Task goal
Can you update the listing below so that each "詳細を見る" becomes "もっと見る", with every other line left unchanged?

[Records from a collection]
--------------------------------------------------

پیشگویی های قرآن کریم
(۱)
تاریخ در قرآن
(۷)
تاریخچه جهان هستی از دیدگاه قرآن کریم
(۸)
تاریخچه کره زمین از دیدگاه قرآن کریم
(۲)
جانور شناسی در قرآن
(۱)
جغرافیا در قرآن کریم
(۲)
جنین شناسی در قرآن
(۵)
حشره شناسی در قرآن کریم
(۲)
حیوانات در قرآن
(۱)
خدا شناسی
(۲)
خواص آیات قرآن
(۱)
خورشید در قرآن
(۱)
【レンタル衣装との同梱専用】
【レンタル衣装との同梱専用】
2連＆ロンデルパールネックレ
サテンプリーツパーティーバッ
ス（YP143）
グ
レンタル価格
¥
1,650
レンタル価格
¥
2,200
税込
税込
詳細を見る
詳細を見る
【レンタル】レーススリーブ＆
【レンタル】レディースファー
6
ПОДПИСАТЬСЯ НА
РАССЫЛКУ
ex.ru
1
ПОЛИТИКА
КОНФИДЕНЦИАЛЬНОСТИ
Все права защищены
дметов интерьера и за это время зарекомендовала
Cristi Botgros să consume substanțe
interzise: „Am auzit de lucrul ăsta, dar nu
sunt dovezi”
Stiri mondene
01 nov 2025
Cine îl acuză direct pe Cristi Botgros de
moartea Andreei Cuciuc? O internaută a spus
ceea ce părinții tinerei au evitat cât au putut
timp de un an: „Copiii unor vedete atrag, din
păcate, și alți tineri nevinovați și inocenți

--------------------------------------------------

Answer
پیشگویی های قرآن کریم
(۱)
تاریخ در قرآن
(۷)
تاریخچه جهان هستی از دیدگاه قرآن کریم
(۸)
تاریخچه کره زمین از دیدگاه قرآن کریم
(۲)
جانور شناسی در قرآن
(۱)
جغرافیا در قرآن کریم
(۲)
جنین شناسی در قرآن
(۵)
حشره شناسی در قرآن کریم
(۲)
حیوانات در قرآن
(۱)
خدا شناسی
(۲)
خواص آیات قرآن
(۱)
خورشید در قرآن
(۱)
【レンタル衣装との同梱専用】
【レンタル衣装との同梱専用】
2連＆ロンデルパールネックレ
サテンプリーツパーティーバッ
ス（YP143）
グ
レンタル価格
¥
1,650
レンタル価格
¥
2,200
税込
税込
もっと見る
もっと見る
【レンタル】レーススリーブ＆
【レンタル】レディースファー
6
ПОДПИСАТЬСЯ НА
РАССЫЛКУ
ex.ru
1
ПОЛИТИКА
КОНФИДЕНЦИАЛЬНОСТИ
Все права защищены
дметов интерьера и за это время зарекомендовала
Cristi Botgros să consume substanțe
interzise: „Am auzit de lucrul ăsta, dar nu
sunt dovezi”
Stiri mondene
01 nov 2025
Cine îl acuză direct pe Cristi Botgros de
moartea Andreei Cuciuc? O internaută a spus
ceea ce părinții tinerei au evitat cât au putut
timp de un an: „Copiii unor vedete atrag, din
păcate, și alți tineri nevinovați și inocenți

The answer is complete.